# Insurance Carrier



## LargeboreIV (Jun 25, 2012)

Gentlemen, a pleasure to find this site. I've been a Registered Nurse for many years and after speaking with an old high school friend about a year ago and leaning what he does now (parking lot sweeping), I have decided to give it a go. Would like the names of a few good insurance carriers, as the property managers I have approached have already told me the limits they require me to carry. Any help would be much appreciated.


----------



## LargeboreIV (Jun 25, 2012)

No takers? Please let me know any additional info required and I'll be glad to provide it.


----------



## trqjnky (Nov 12, 2009)

You don't need insurance. It's a rip off. Let them get rich off of someone else. Just plow snow. There's nothing to it. 
I myself like farmers insurance. They all also below everyone else away for motorcycle insurance


----------



## trqjnky (Nov 12, 2009)

Ill take 22% stake in your company for helping you get started.


----------



## TPC Services (Dec 15, 2005)

So let me get this right. Your new to the industry and after taking to a friend about plowing you have decide to go it on your own without ever plowing before and are now approaching PM managers about getting work . All this while you are still working as a registered nurse. Have I missed something here?? First of all I have said to much so I am going to shut up now before I really just go off on a rant. Best of luck.


----------



## RLM (Jan 12, 2006)

Research, & good luck. After almost 20 years, with a clean record ( no slip & falls) we are probably getting canceled by our carrier, most carriers don't want to insure snow contractors I'm being told, especially snow only.


----------



## LargeboreIV (Jun 25, 2012)

@ TPC Services, yes you have missed something. I clearly mentioned that it was about a year ago when I first talked to my friend about sweeping (not plowing).

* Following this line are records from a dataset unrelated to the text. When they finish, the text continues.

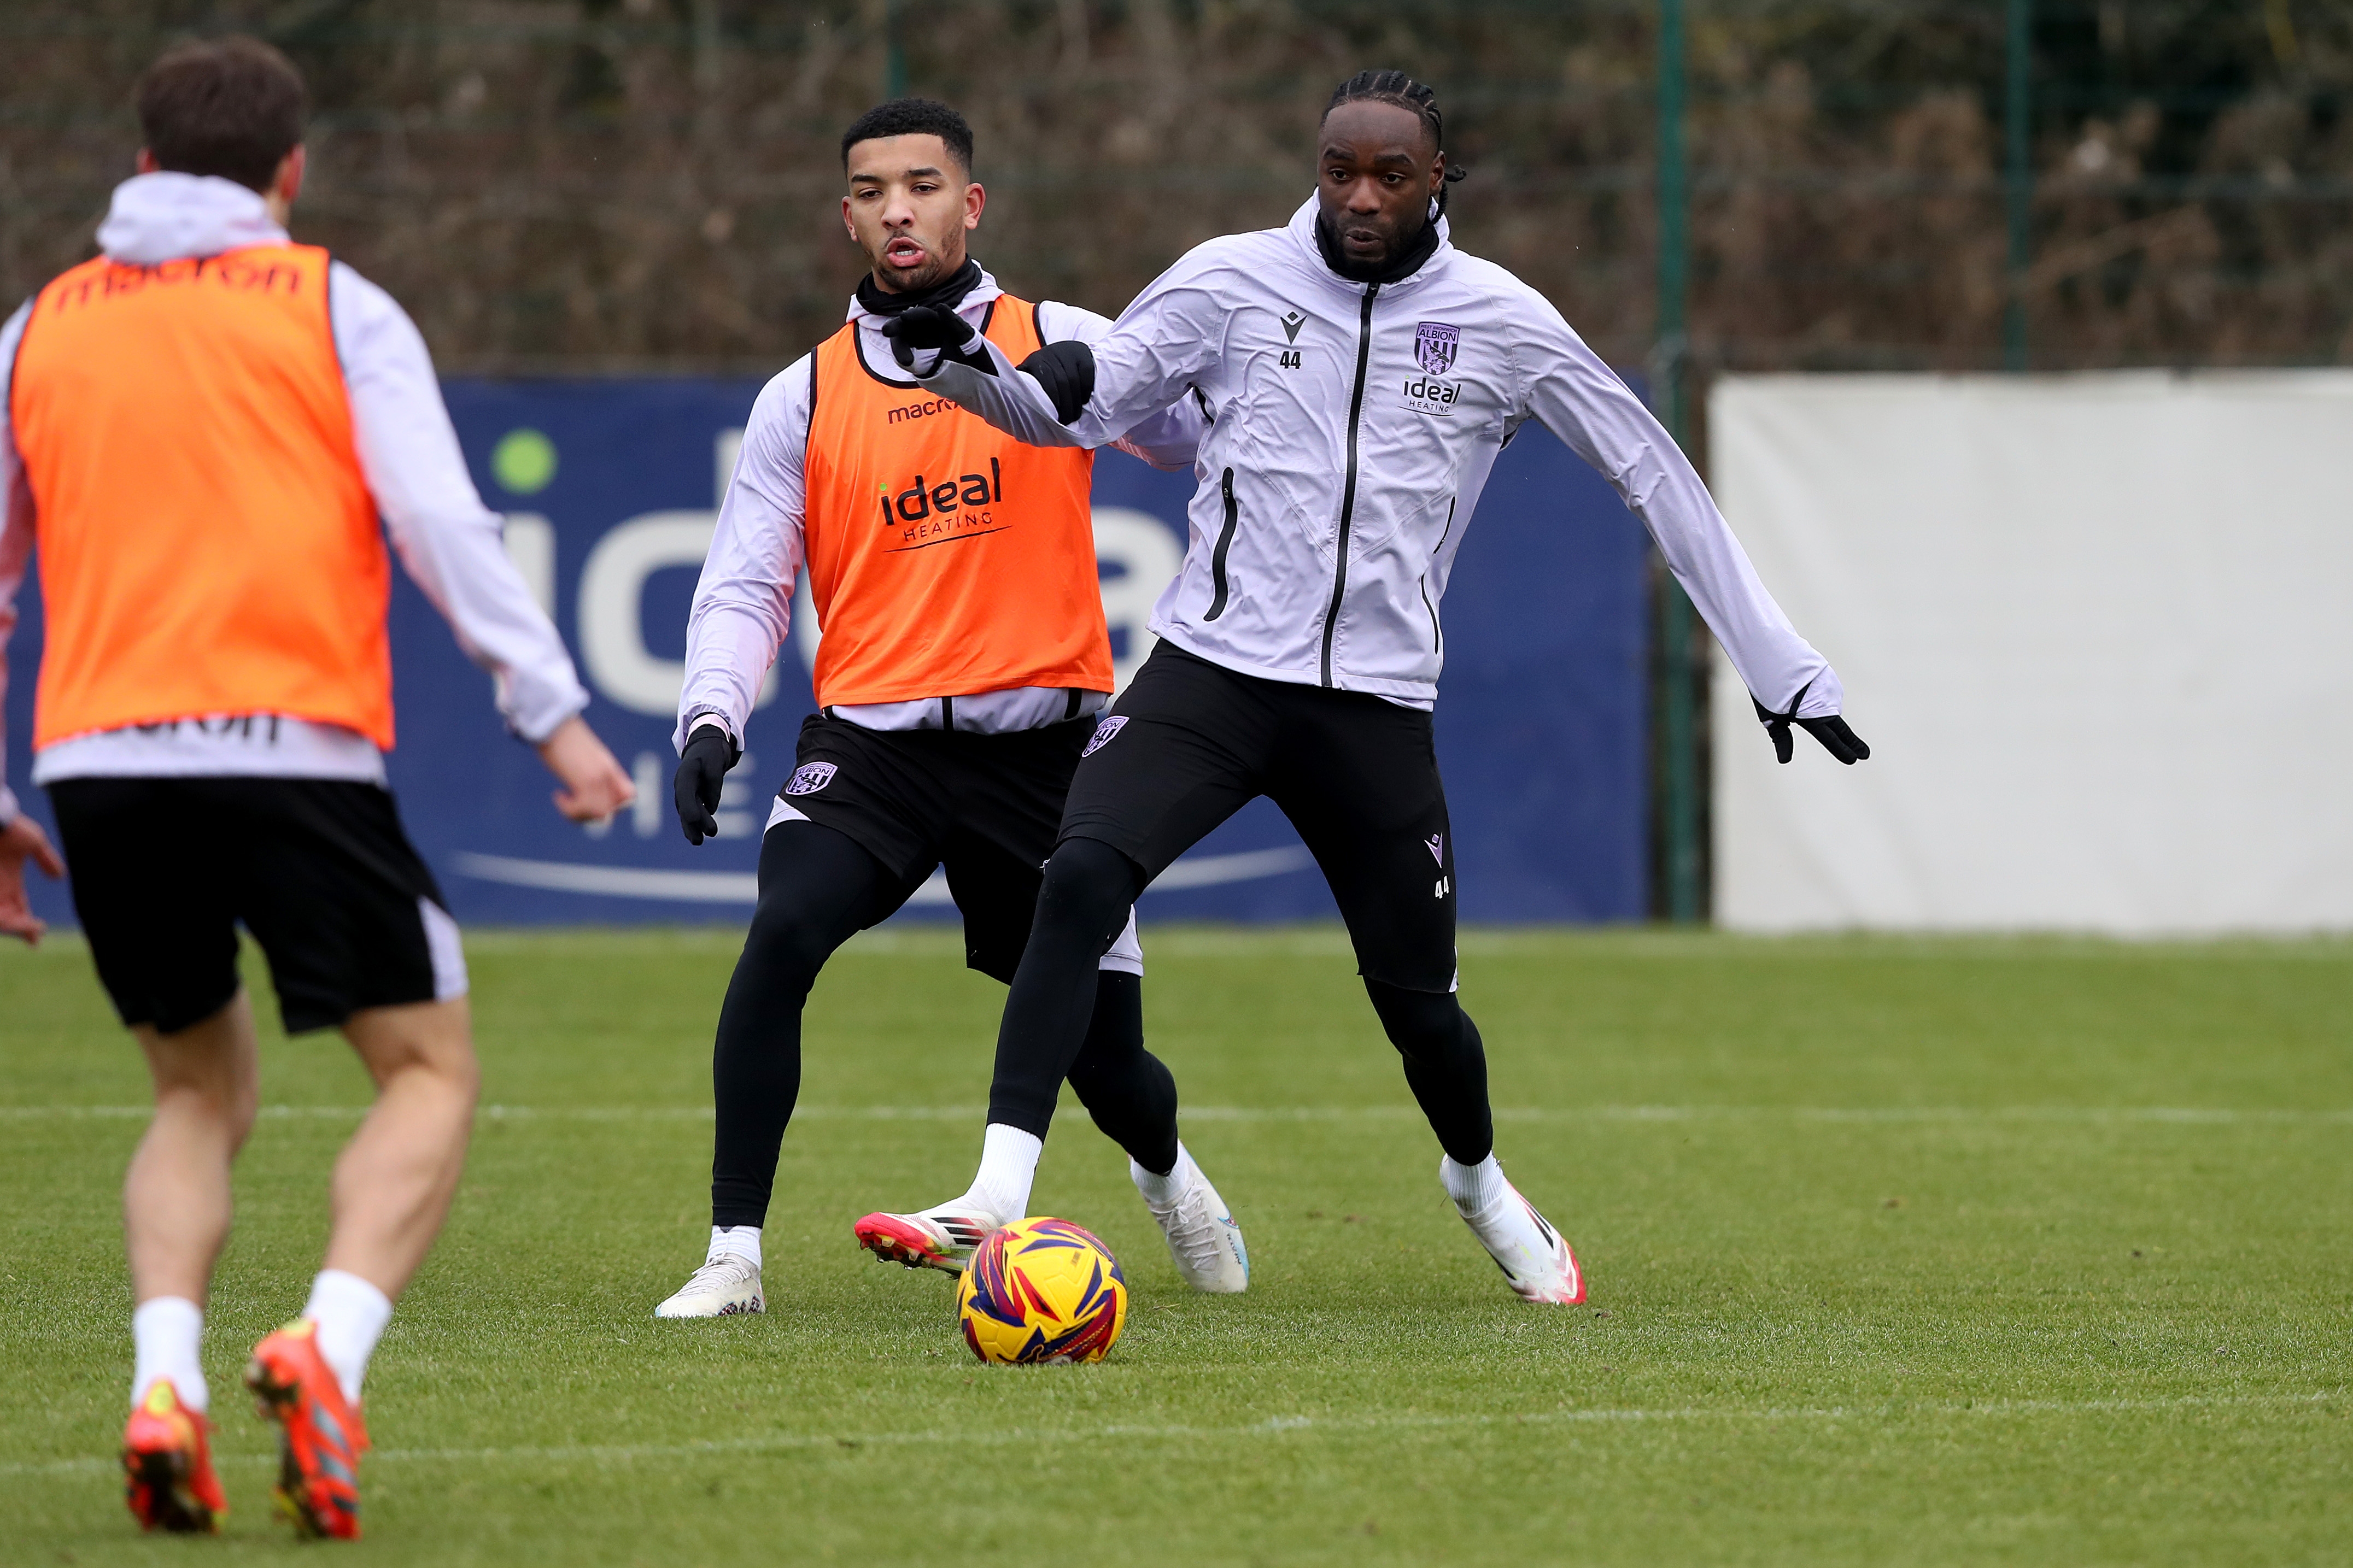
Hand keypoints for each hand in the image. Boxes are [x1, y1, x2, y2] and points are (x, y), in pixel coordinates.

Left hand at [0, 813, 64, 945]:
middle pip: (10, 920)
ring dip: (15, 927)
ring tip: (30, 928)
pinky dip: (7, 921)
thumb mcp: (34, 842)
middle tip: (35, 934)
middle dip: (23, 930)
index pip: (19, 911)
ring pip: (1, 919)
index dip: (28, 926)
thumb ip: (46, 859)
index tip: (37, 938)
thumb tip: (61, 876)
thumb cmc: (11, 829)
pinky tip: (15, 921)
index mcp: (10, 884)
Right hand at [535, 715, 634, 821]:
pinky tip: (558, 795)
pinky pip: (584, 807)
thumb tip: (580, 780)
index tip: (592, 801)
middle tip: (573, 806)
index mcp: (608, 765)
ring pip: (600, 814)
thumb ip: (588, 766)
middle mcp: (608, 773)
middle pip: (614, 809)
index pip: (628, 795)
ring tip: (564, 802)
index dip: (614, 806)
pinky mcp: (585, 778)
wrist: (551, 721)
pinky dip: (569, 809)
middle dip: (592, 815)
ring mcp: (599, 776)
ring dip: (579, 815)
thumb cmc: (559, 735)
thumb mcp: (581, 752)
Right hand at [673, 725, 736, 845]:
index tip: (694, 821)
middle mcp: (682, 784)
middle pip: (685, 807)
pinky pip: (691, 810)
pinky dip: (694, 823)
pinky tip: (698, 835)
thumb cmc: (712, 751)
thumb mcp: (716, 762)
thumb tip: (712, 807)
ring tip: (698, 842)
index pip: (685, 794)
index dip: (689, 809)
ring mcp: (685, 791)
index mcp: (686, 774)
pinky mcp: (691, 795)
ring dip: (692, 827)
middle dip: (692, 824)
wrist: (706, 743)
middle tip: (700, 841)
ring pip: (687, 811)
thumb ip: (714, 784)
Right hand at [880, 304, 975, 369]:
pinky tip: (907, 363)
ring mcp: (917, 344)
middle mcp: (924, 330)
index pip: (922, 315)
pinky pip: (906, 357)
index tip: (904, 317)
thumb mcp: (965, 336)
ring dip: (900, 349)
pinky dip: (904, 358)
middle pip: (905, 326)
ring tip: (906, 361)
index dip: (913, 316)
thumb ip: (953, 322)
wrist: (974, 371)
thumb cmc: (970, 348)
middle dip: (895, 327)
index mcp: (936, 320)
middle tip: (887, 331)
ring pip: (903, 342)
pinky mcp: (915, 359)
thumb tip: (940, 306)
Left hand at [1017, 340, 1096, 423]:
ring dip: (1076, 402)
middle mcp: (1053, 354)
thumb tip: (1011, 402)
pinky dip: (1086, 390)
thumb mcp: (1031, 372)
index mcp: (1037, 360)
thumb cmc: (1045, 367)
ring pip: (1075, 381)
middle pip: (1062, 383)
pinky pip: (1087, 375)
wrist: (1065, 349)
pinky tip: (1083, 401)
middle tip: (1067, 421)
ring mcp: (1070, 353)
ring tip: (1075, 416)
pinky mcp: (1084, 355)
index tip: (1054, 416)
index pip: (1046, 381)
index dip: (1052, 399)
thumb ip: (1024, 384)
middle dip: (1065, 406)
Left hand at [1754, 683, 1869, 765]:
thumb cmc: (1767, 687)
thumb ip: (1781, 738)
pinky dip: (1818, 695)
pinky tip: (1804, 687)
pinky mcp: (1830, 676)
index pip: (1832, 739)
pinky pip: (1826, 692)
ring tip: (1795, 697)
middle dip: (1851, 742)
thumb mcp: (1770, 715)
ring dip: (1819, 708)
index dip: (1843, 750)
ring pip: (1828, 706)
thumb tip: (1785, 760)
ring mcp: (1831, 688)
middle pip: (1840, 727)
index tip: (1856, 759)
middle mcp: (1827, 703)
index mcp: (1812, 716)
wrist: (1773, 652)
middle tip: (1864, 755)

A year is a long time...plenty of time to go on several ride-alongs with an owner-operator in another state (who my friend trusts implicitly) and pick his brain as well. And purchase a good used sweeper from him. Between the knowledge gained from him and my friend, I've gained an excellent base to build from. You assume way too much. Any business startup should be taken seriously and be well planned out, and I've made sure all my ducks are in a row. Doesn't matter now though, I've started and am well on my way to doing this full time. Its not exactly rocket science, or nursing, for that matter, anyway. Thanks for the sage advice.


----------



## grandview (Oct 9, 2005)

You want insurance,just call a few brokers to look for you. Don't go to a one horse company.Then you call another one to compare the 2 quotes.


----------



## RLM (Jan 12, 2006)

Largebore,
Not trying to start a pissing contest here BUT your post above is out of line or ignorant at best. Once you have been in this industry awhile you will understand, the actual pushing snow is relatively easy, doing it efficiently...well, then you add in how no storm is the same, then add in employee issues, then the actual chemistry of how different products melt snow or ice, how moisture, temp, etc effects it.
For the record I understand VERY well what goes into nursing, my wife has been a RN for better 15 yrs working as a float throughout nearly the entire hospitial so I get to here it all, all the BS, the horror stories, and the good (minus the HIPA stuff).
In reality the two professions are very similiar, you have a set of skills & tools and are face with a set of unknown issues to deal with. The better your skills & tools (& staff) are the better things usually turn out.


----------



## LargeboreIV (Jun 25, 2012)

If you would read my post....I am not PLOWING, therefore melts and the like do not pertain to me. I am sweeping!


----------